======== SUPPLIED INFORMATION ========

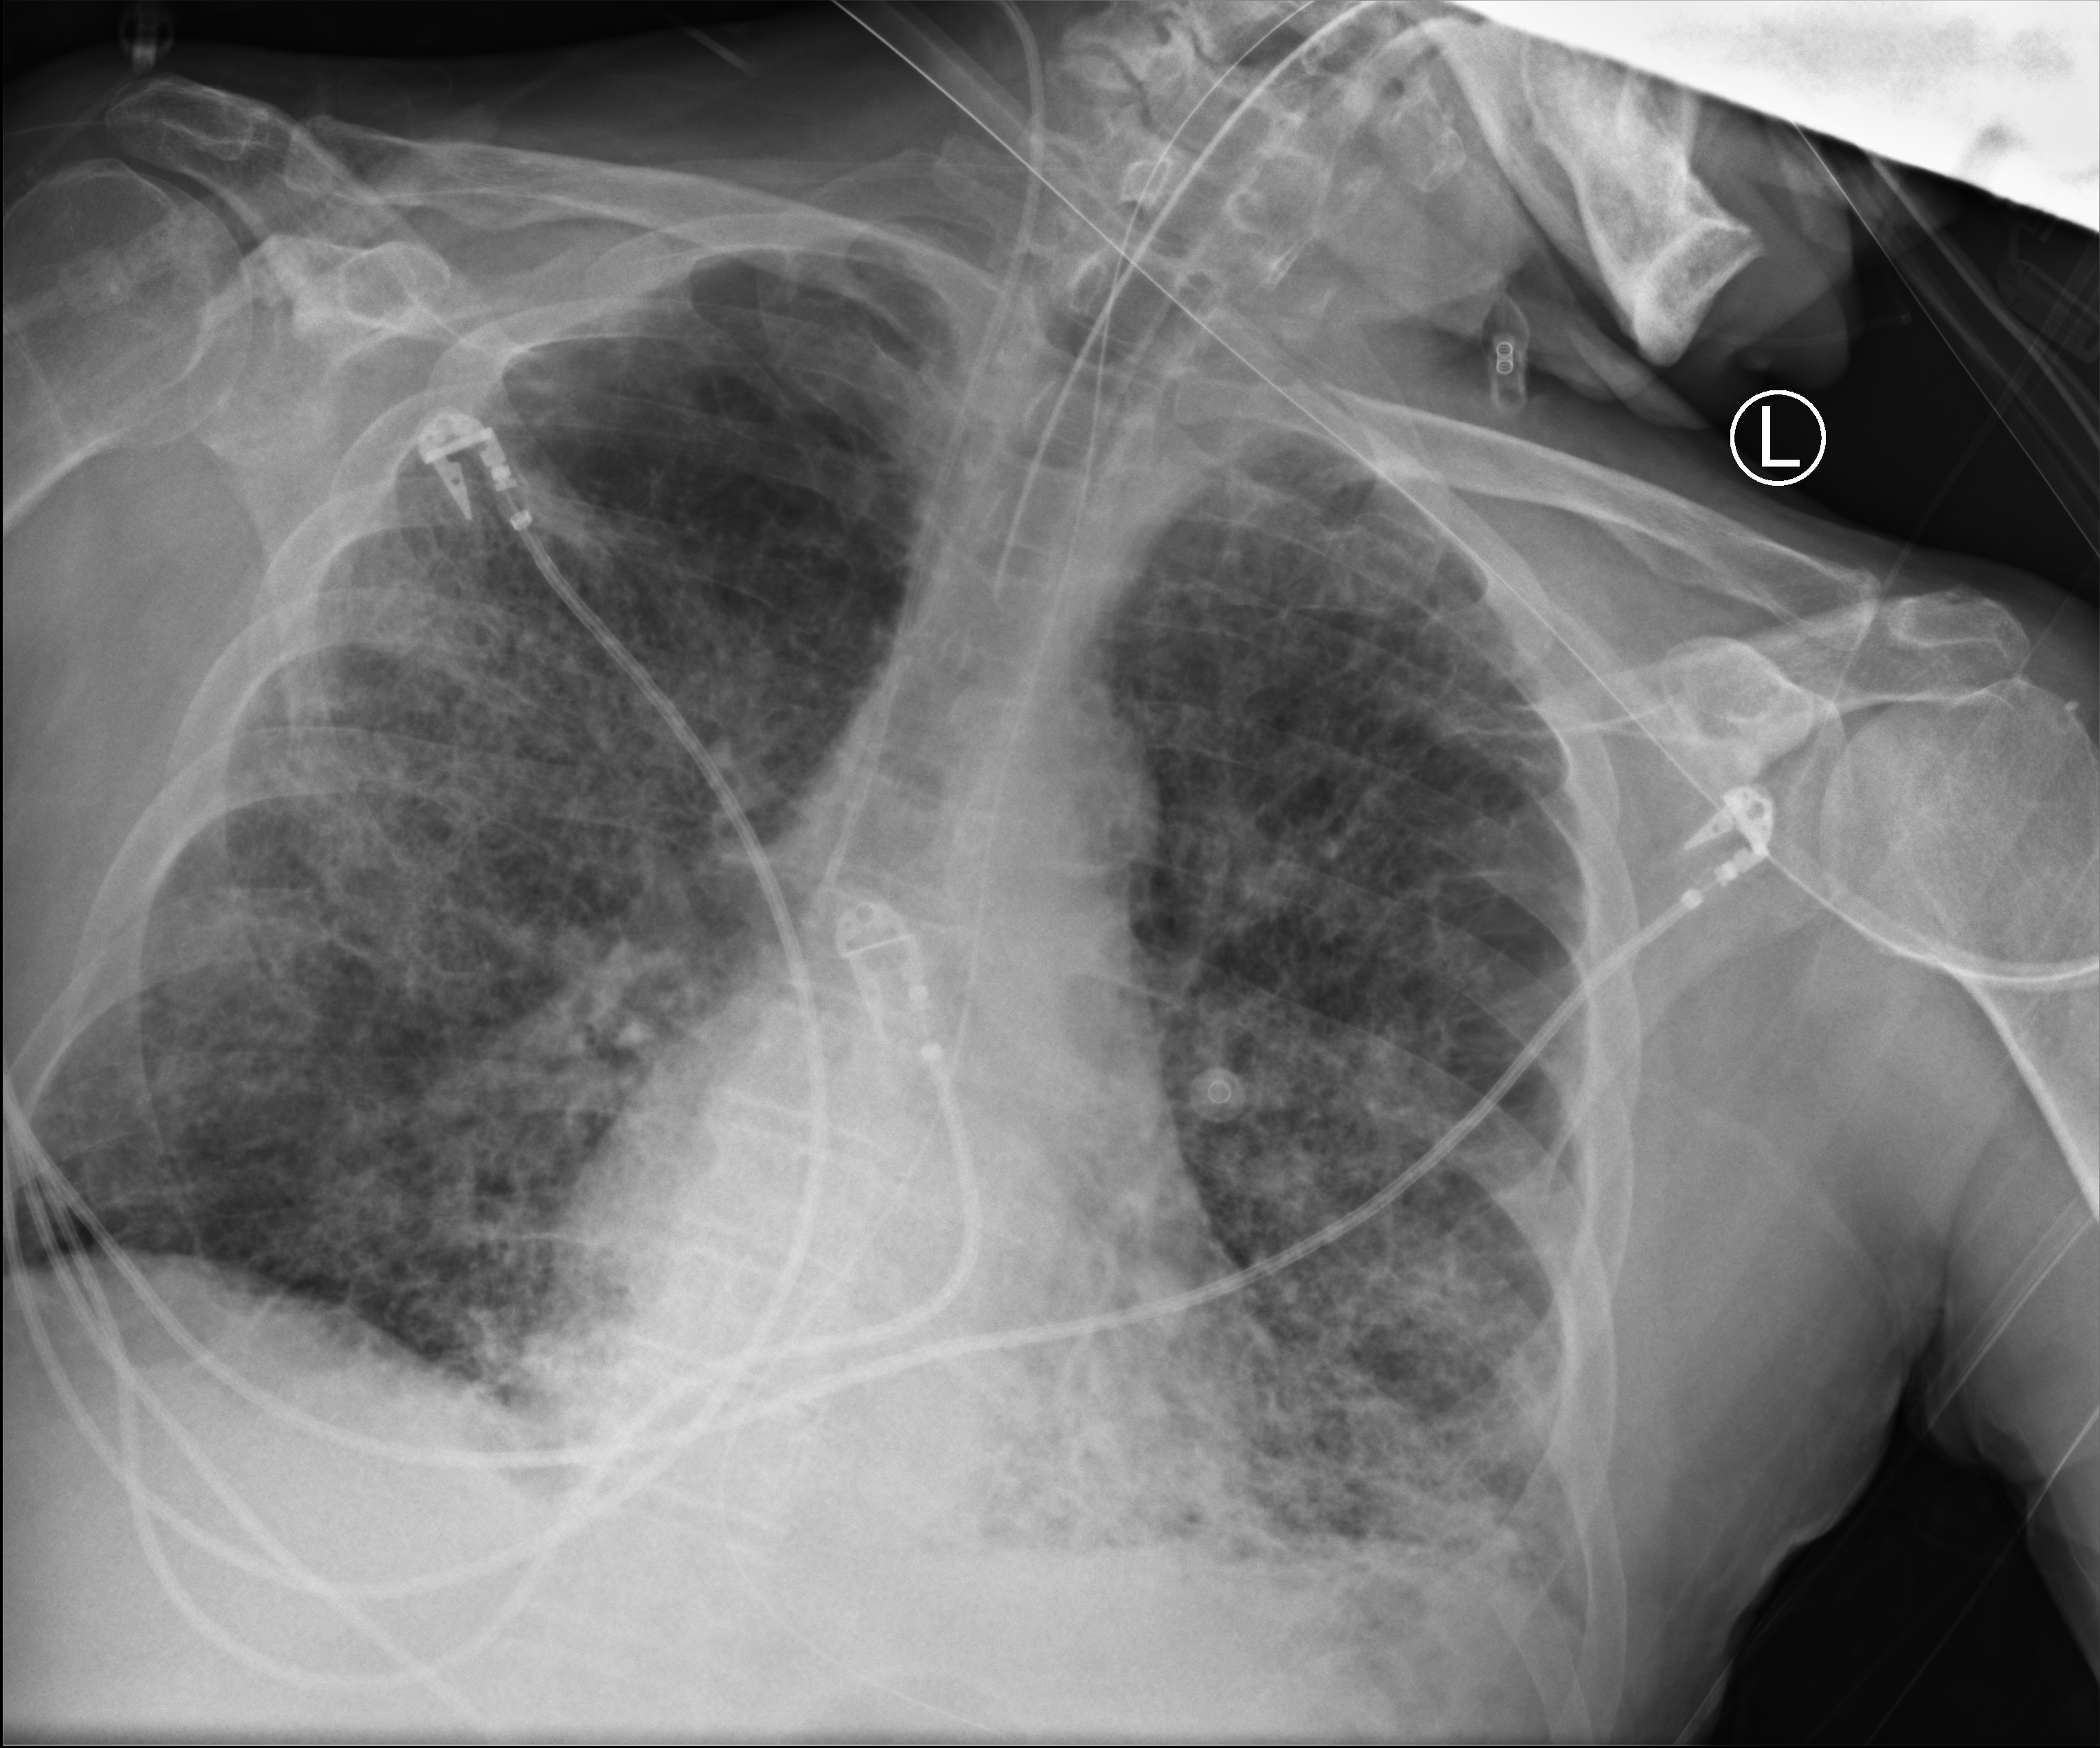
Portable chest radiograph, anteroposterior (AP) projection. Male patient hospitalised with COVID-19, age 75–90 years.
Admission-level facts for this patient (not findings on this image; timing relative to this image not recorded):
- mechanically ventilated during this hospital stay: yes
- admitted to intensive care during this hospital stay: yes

========

◆ PROBLEM STATEMENT: Please print all the lines above exactly as given and leave out every picture.

◆ RESPONSE BOX:
Portable chest radiograph, anteroposterior (AP) projection. Male patient hospitalised with COVID-19, age 75–90 years.
Admission-level facts for this patient (not findings on this image; timing relative to this image not recorded):
- mechanically ventilated during this hospital stay: yes
- admitted to intensive care during this hospital stay: yes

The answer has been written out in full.